● **TEKST**
Op initiatief van Lenin verplaatste de Sovjetregering zich naar Moskou. Toen de vrede getekend was, stelde Lenin voor de partij en voor het land het vraagstuk van de economische en culturele organisatie aan de orde. Maar de grootste beproevingen waren nog niet gekomen. Einde zomer 1918 zag centraal Rusland zich omringd door een vuurkring. In overleg met de Russische contrarevolutionairen brak de opstand der Tsjecho-Slowaken aan de Volga uit. In het Noorden en in het Zuiden was het de Engelse interventie (Archangel, 2 augustus, Bakoe 14 augustus). De voedselvoorziening was niet meer verzekerd. Lenin hield geen ogenblik op zijn partij en de regering te leiden. Tegelijkertijd leidde hij de propaganda, de agitatie onder de massa’s, de organisatie van de graankonvooien, sloeg hij de vijandelijke bewegingen gade, hield hij zich in rechtstreekse verbinding met het Rode Leger. Hij volgde de internationale toestand en de strubbelingen tussen imperialisten, die hem de te volgen gedragslijn ingaven. Hij vond tijd besprekingen te hebben met de buitenlandse militanten en met de sovjetingenieurs en economisten.

De 30ste augustus loste de sociaalrevolutionaire Kaplan twee revolverschoten op Lenin, toen hij zich naar een arbeidersmeeting begaf. Deze aanslag deed de burgeroorlog in hevigheid toenemen. Het sterke gestel van Lenin weerstond de verwondingen. Tijdens zijn herstelperiode schreef hij een pamflet: De proletarische revolutie en de renegaat Kautsky, gericht tegen de meest bekwame theoreticus van de IIe Internationale. De 22ste oktober nam hij opnieuw in het openbaar het woord.

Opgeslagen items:
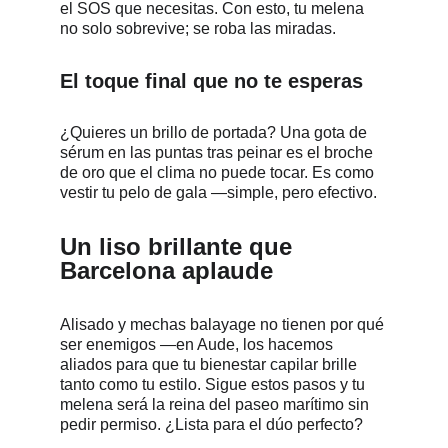
el SOS que necesitas. Con esto, tu melena 
no solo sobrevive; se roba las miradas.
El toque final que no te esperas
¿Quieres un brillo de portada? Una gota de 
sérum en las puntas tras peinar es el broche 
de oro que el clima no puede tocar. Es como 
vestir tu pelo de gala —simple, pero efectivo.
Un liso brillante que 
Barcelona aplaude
Alisado y mechas balayage no tienen por qué 
ser enemigos —en Aude, los hacemos 
aliados para que tu bienestar capilar brille 
tanto como tu estilo. Sigue estos pasos y tu 
melena será la reina del paseo marítimo sin 
pedir permiso. ¿Lista para el dúo perfecto?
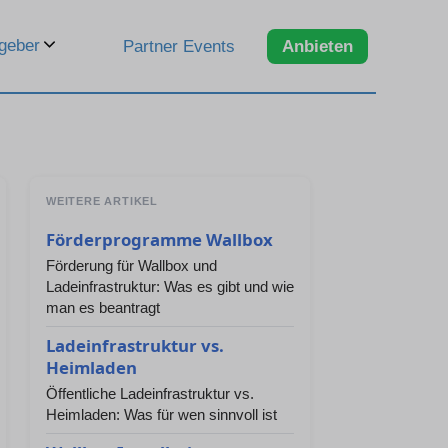
geber
Partner Events
Anbieten
WEITERE ARTIKEL
Förderprogramme Wallbox
Förderung für Wallbox und
Ladeinfrastruktur: Was es gibt und wie
man es beantragt
Ladeinfrastruktur vs.
Heimladen
Öffentliche Ladeinfrastruktur vs.
Heimladen: Was für wen sinnvoll ist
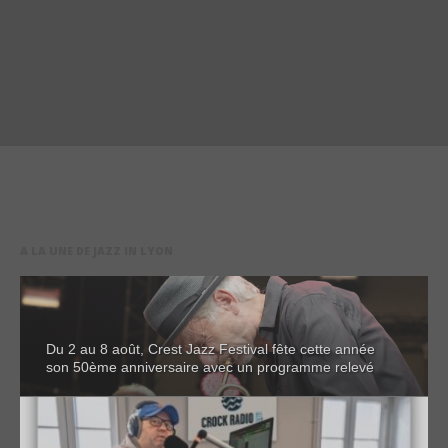
A LA UNE DE JAZZ IN LYON
Du 2 au 8 août, Crest Jazz Festival fête cette année
son 50ème anniversaire avec un programme relevé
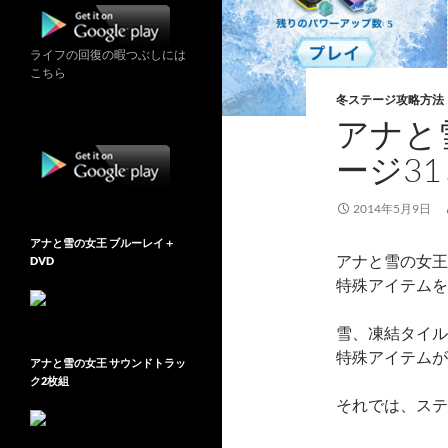
ライフの回復の暇つぶしには
こちら
冬ステージ攻略方法
アナと雪
ージ31
2014年5月9日
アナと雪の女王 ブルーレイ＋
アナと雪の女王Fr
DVD
特殊アイテムを
雪、凍結タイル
特殊アイテムが
アナと雪の女王 サウンドトラッ
ク2枚組
それでは、ステ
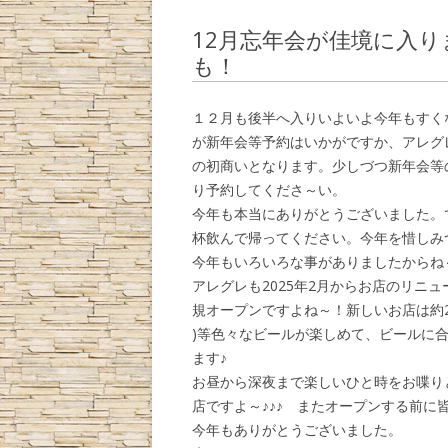
12月忘年会が佳境に入り
も！
１２月も後半へ入りいよいよ今年もすく
が新年会等予約はいかがですか、アレグレで
の初商いとなります。少しづつ新年会等
り予約してくださ～い。
今年も本当にありがとうございました。
杯飲んで帰ってください。今年を惜しみ
今年もいろいろな事がありましたからね
アレグレも2025年2月からお店のリニ
規オープンですよね～！新しいお店は約
)等色々なビールが楽しめて、ビールに
ます♪
お昼から深夜まで楽しいひと時をお喋り
店ですよ～♪♪♪ またオープンする前に
今年もありがとうございました。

● **OPDRACHTEN**
1. Schrijf het stuk uit de tekst over Lenin over, beginnend bij "De 30ste augustus" en doorlopend tot en met "openbaar het woord.".
2. Zet de tekst over Lenin voort na de laatste zin.
De rijen spelen hierbij geen enkele rol.

● **ANTWOORDEN PER OPDRACHT**
1.
De 30ste augustus loste de sociaalrevolutionaire Kaplan twee revolverschoten op Lenin, toen hij zich naar een arbeidersmeeting begaf. Deze aanslag deed de burgeroorlog in hevigheid toenemen. Het sterke gestel van Lenin weerstond de verwondingen. Tijdens zijn herstelperiode schreef hij een pamflet: De proletarische revolutie en de renegaat Kautsky, gericht tegen de meest bekwame theoreticus van de IIe Internationale. De 22ste oktober nam hij opnieuw in het openbaar het woord.

2.
De Nieuwe Economische Politiek. — De oorlog op de binnenlandse fronten bleef zijn voornaamste bezigheid. De economische en administratieve vraagstukken moesten noodzakelijkerwijze op het tweede plan geschoven worden. De burgeroorlog, die door het buitenland gesteund werd, bereikte zijn hoogtepunt. In het begin van 1921 nam de strijd een einde door de volledige nederlaag van de contrarevolutie en werd de regering daardoor versterkt. Het feit, dat de grootte oorlog in Europa niet tot een proletarische revolutie geleid had, had de moeilijkheden van de socialistische opbouw aanzienlijk verzwaard, die onmogelijk was zonder een akkoord tussen het proletariaat en de boerenmassa. Men moest het stelsel der rekwisitie bij de boeren vervangen door een juist verdeelde belasting, de private handel herstellen. Deze maatregelen openden een nieuwe fase van de Oktoberrevolutie. Het was de “Nieuwe Economische Politiek”.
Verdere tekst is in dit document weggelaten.